Which Linux distro are you using?
Fedora 40

(If rolling release, last date updated?)

Which kernel are you using?
Linux 6.10.6-200.fc40.x86_64 x86_64

Which BIOS version are you using?
03.03

Which Framework Laptop 16 model are you using? (AMD Ryzen™ 7040 Series)
AMD Ryzen™ 7040 Series

So I have this annoying issue where after playing games for a while (most recently IXION for ~30min) suddenly the FPS drops from 70 or so down to 1-4, and the game sound also distorts.
Quitting the game does not help and the desktop is equally laggy and unusable.
The only thing that fixes is to restart the laptop.
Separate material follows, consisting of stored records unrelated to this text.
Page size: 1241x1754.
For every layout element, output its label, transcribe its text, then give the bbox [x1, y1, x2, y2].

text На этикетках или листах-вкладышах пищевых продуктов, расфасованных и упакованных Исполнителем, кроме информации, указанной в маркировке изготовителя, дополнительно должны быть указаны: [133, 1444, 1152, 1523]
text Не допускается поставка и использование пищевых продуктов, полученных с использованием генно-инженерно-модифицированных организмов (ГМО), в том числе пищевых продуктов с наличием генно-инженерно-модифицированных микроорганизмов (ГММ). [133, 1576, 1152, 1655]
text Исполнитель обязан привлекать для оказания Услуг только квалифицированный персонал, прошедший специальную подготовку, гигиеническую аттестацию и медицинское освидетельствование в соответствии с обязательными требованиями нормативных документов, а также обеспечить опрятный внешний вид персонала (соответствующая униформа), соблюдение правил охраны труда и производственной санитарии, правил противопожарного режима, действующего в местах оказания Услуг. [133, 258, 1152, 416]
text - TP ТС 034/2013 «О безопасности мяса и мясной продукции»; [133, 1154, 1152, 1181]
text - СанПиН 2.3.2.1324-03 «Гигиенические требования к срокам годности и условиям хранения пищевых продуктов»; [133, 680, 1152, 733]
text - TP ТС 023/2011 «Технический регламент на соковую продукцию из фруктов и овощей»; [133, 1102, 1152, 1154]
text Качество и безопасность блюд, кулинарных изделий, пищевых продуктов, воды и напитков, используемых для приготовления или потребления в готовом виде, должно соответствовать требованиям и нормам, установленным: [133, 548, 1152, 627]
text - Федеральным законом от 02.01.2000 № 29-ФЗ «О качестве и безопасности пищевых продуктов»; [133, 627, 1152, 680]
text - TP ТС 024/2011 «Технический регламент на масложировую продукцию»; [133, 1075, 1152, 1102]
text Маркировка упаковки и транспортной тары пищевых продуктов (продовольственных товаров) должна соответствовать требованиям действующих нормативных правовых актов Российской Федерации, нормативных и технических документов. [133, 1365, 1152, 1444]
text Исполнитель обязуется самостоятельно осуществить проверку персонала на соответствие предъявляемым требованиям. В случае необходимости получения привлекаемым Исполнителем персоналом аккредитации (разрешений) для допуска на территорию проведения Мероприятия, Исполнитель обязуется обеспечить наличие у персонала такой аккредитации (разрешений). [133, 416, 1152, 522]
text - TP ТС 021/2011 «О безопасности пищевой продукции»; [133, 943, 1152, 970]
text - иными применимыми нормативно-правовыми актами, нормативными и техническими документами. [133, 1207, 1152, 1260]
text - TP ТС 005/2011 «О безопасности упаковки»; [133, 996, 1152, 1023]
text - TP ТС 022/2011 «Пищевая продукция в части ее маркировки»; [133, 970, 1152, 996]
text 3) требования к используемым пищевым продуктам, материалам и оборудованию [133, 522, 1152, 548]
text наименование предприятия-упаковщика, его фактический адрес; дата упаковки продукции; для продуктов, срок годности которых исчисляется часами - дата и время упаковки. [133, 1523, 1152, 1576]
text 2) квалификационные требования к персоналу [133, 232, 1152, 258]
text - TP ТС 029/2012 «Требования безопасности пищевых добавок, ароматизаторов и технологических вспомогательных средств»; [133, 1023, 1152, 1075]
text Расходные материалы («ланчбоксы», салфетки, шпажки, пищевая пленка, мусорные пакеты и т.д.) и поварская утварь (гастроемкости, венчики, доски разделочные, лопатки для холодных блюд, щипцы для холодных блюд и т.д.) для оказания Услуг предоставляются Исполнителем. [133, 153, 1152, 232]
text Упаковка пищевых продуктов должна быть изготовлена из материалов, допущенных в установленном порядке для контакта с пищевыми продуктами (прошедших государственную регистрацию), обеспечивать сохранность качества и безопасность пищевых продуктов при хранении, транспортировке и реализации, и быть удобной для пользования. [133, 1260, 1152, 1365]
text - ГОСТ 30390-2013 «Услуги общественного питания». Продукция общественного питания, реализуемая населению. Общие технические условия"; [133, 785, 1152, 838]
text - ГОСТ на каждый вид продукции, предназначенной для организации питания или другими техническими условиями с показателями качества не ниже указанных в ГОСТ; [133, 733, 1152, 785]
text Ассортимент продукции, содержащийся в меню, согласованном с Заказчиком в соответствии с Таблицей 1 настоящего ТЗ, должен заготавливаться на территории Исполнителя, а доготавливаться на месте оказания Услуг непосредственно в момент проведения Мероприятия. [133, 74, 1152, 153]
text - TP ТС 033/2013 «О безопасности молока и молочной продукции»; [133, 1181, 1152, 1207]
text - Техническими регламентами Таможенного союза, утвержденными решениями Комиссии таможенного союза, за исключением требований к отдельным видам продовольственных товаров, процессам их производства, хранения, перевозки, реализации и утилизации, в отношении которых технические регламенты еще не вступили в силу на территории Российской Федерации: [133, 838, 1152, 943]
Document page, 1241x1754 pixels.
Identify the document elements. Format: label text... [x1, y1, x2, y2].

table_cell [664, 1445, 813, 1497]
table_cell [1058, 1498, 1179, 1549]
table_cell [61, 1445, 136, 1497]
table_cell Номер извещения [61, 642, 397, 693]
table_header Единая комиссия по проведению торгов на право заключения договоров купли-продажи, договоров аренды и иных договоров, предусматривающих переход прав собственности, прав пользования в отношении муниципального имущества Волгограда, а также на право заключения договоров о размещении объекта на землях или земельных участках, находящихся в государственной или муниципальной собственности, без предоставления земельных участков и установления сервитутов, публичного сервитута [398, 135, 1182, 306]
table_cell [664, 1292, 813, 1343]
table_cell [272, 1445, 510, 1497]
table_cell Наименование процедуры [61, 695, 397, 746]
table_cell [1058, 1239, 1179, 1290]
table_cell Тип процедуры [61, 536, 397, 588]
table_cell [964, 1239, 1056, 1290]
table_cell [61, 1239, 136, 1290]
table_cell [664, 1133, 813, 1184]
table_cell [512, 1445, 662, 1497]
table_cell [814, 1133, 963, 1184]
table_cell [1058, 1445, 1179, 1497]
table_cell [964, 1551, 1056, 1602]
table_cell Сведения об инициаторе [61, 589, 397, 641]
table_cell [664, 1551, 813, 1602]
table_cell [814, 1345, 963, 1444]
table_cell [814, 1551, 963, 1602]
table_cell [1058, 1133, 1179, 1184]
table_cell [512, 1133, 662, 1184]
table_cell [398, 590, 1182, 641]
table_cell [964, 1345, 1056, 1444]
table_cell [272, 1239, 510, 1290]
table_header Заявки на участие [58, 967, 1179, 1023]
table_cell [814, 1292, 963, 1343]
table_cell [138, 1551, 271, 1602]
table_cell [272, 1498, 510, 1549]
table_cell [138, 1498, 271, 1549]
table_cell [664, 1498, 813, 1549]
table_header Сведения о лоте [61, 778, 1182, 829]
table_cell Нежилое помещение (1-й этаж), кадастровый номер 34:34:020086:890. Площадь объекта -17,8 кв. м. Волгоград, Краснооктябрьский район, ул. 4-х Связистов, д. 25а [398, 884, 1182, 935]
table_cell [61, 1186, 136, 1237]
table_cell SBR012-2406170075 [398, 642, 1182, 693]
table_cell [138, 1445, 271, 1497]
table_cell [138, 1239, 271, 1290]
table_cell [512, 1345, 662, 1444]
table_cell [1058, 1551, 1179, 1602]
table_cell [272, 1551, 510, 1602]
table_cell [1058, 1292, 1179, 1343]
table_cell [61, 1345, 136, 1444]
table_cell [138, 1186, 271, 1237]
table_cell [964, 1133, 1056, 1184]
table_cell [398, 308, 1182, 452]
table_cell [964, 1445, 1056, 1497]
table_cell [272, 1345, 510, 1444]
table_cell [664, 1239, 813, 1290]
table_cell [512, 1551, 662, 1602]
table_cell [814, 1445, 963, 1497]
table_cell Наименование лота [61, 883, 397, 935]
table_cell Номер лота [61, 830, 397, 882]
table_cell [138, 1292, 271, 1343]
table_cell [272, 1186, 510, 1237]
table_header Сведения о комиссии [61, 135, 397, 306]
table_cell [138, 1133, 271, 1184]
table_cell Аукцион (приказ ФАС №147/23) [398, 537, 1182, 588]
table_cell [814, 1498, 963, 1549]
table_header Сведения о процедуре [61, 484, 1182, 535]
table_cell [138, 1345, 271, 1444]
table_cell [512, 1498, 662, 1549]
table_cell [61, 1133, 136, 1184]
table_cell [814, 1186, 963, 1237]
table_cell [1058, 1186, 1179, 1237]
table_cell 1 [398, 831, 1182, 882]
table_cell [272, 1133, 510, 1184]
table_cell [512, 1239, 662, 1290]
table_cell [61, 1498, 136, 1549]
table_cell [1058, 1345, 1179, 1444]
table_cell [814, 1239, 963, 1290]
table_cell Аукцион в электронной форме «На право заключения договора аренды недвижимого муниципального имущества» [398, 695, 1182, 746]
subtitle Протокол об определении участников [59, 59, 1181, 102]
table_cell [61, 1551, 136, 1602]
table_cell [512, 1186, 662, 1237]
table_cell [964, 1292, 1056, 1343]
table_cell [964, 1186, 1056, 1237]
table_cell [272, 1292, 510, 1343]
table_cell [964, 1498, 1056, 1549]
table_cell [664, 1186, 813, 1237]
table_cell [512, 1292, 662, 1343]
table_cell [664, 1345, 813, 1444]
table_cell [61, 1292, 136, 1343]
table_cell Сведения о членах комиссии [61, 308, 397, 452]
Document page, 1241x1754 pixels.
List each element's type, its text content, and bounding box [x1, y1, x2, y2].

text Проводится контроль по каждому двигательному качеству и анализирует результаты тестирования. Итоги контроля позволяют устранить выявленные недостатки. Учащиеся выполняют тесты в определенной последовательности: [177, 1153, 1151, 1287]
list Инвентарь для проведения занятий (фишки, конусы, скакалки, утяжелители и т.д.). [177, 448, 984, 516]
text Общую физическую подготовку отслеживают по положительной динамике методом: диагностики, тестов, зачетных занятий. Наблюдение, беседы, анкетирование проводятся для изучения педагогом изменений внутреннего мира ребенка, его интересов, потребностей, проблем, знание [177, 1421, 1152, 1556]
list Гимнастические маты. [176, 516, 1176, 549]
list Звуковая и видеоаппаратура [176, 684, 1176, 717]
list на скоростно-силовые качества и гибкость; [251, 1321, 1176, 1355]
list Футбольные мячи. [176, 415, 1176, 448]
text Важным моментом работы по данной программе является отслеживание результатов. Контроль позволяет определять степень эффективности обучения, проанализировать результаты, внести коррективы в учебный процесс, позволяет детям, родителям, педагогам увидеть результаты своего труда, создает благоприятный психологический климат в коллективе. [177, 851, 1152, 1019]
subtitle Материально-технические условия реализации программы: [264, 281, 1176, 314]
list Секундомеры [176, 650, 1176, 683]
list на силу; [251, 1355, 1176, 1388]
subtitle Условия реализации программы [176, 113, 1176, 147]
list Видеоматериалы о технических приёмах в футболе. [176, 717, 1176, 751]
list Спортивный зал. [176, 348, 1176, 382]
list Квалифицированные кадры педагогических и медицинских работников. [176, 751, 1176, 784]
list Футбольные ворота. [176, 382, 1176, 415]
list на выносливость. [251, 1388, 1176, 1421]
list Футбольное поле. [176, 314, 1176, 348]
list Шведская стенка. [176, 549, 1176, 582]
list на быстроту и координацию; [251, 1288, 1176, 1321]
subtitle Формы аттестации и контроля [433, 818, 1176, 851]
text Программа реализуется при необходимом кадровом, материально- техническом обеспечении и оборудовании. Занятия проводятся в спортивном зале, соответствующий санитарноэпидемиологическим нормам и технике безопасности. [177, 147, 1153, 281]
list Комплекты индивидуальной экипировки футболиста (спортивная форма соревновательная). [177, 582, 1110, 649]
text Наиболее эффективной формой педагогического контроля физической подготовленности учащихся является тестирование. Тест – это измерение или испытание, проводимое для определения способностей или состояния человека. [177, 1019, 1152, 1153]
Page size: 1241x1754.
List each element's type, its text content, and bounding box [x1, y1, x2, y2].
I ran journalctl when it started and it printed this 10x times over 2 seconds

Sep 03 16:28:46 redacted-fw-16 kernel: amdgpu 0000:c5:00.0: [drm] *ERROR* dc_dmub_srv_log_diagnostic_data: DMCUB error - collecting diagnostic data

After those it then goes into this pattern which gets printed ~10 times per second until I restart the computer:

Sep 03 16:28:49 redacted-fw-16 kernel: amdgpu 0000:c5:00.0: [drm] *ERROR* Error queueing DMUB command: status=2
Sep 03 16:28:49 redacted-fw-16 kernel: amdgpu 0000:c5:00.0: [drm] *ERROR* dc_dmub_srv_log_diagnostic_data: DMCUB error - collecting diagnostic data

Any idea anyone?

Also where might this diagnostic data be found that it’s talking about?

I also do get this but am on latest BIOS 3.05 and latest 6.10.9-200.fc40.x86_64. So far I haven’t found any solution.

Reported it here.

https://bugzilla.redhat.com/show_bug.cgi?id=2312366

I found this other relevant thread recently which very much seems like the same issue

3.05 Bios for the Framework 16? Sorry to occupy this Thread, but where did you get that?

Yup, that part looks like my issue. Seems that DMCUB issue affects dGPU users too and is on an officially supported distro!

I haven’t encountered that issue in a while, though I’m on openSUSE Tumbleweed, so maybe a firmware update finally fixed it? The most stressful thing I subject my laptop to is software-rendering DOOM and 7zip benchmarks, although if my body doesn’t fail me editing and rendering 1080p video will soon be added to that!

I have the same issue on NixOS. sudo cat /sys/kernel/debug/dri/1/amdgpu_gpu_recover forces a GPU reset, which solves the issue without a reboot (but crashes some applications).

EDIT: Looks like someone in the other thread independently came up with this same workaround.